Lucy Vickery

A Christmas carol

issue 12 December 2015

In Competition No. 2927 you were invited to submit a Christmas carol written in the style of a writer of your choice. Albert Black’s ‘Once in Royal David’s City’ by way of Will Self raised a seasonal smile: ‘Erstwhile in posh Dave’s municipality/ Upraised a plebeian bovid shack…’ As did George Simmers, who imagined Allen Ginsberg’s ‘Christmas Howl’: ‘Ommm … I have seen ecstatic visions of Noddy Holder, and of King Wenceslas riding naked upon a reindeer…’ The winners take £35 and Sylvia Fairley nabs the festive fiver. Merry Christmas, and thank you, veterans and newcomers alike, for all your inventive, witty and well-made entries. Keep ’em coming.

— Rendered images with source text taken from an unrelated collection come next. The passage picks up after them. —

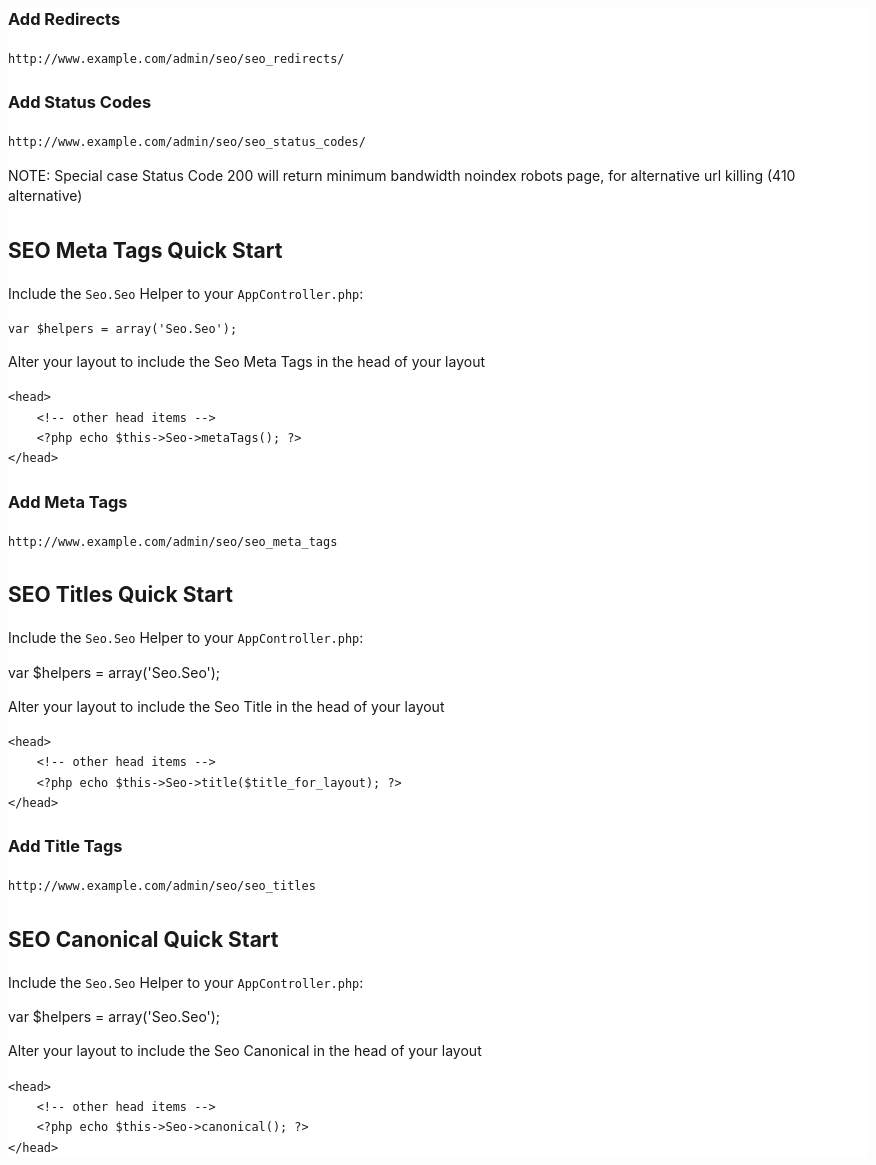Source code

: 	
### Add Redirects	
`http://www.example.com/admin/seo/seo_redirects/`

### Add Status Codes	
`http://www.example.com/admin/seo/seo_status_codes/`

NOTE: Special case Status Code 200 will return minimum bandwidth noindex robots page, for alternative url killing (410 alternative)


## SEO Meta Tags Quick Start

Include the `Seo.Seo` Helper to your `AppController.php`:

	var $helpers = array('Seo.Seo');

Alter your layout to include the Seo Meta Tags in the head of your layout

	<head>
		<!-- other head items -->
		<?php echo $this->Seo->metaTags(); ?>
	</head>

### Add Meta Tags

`http://www.example.com/admin/seo/seo_meta_tags`


## SEO Titles Quick Start

Include the `Seo.Seo` Helper to your `AppController.php`:

  var $helpers = array('Seo.Seo');

Alter your layout to include the Seo Title in the head of your layout

	<head>
		<!-- other head items -->
		<?php echo $this->Seo->title($title_for_layout); ?>
	</head>

### Add Title Tags

`http://www.example.com/admin/seo/seo_titles`


## SEO Canonical Quick Start

Include the `Seo.Seo` Helper to your `AppController.php`:

  var $helpers = array('Seo.Seo');

Alter your layout to include the Seo Canonical in the head of your layout

	<head>
		<!-- other head items -->
		<?php echo $this->Seo->canonical(); ?>
	</head>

It is the very model of a modern-day Nativity,
a time for festive joy beside commercial productivity
to mark a maid who’s given birth but hung on to virginity
in spite of intervention by a member of the Trinity.
 
Since throes of procreation might have left her rather quivery
the retail angel, Amazon, ensured a fast delivery;
now visitors are welcomed in, for no one ever underrates
the simple joy of bringing gifts, and shepherds bearing ungulates.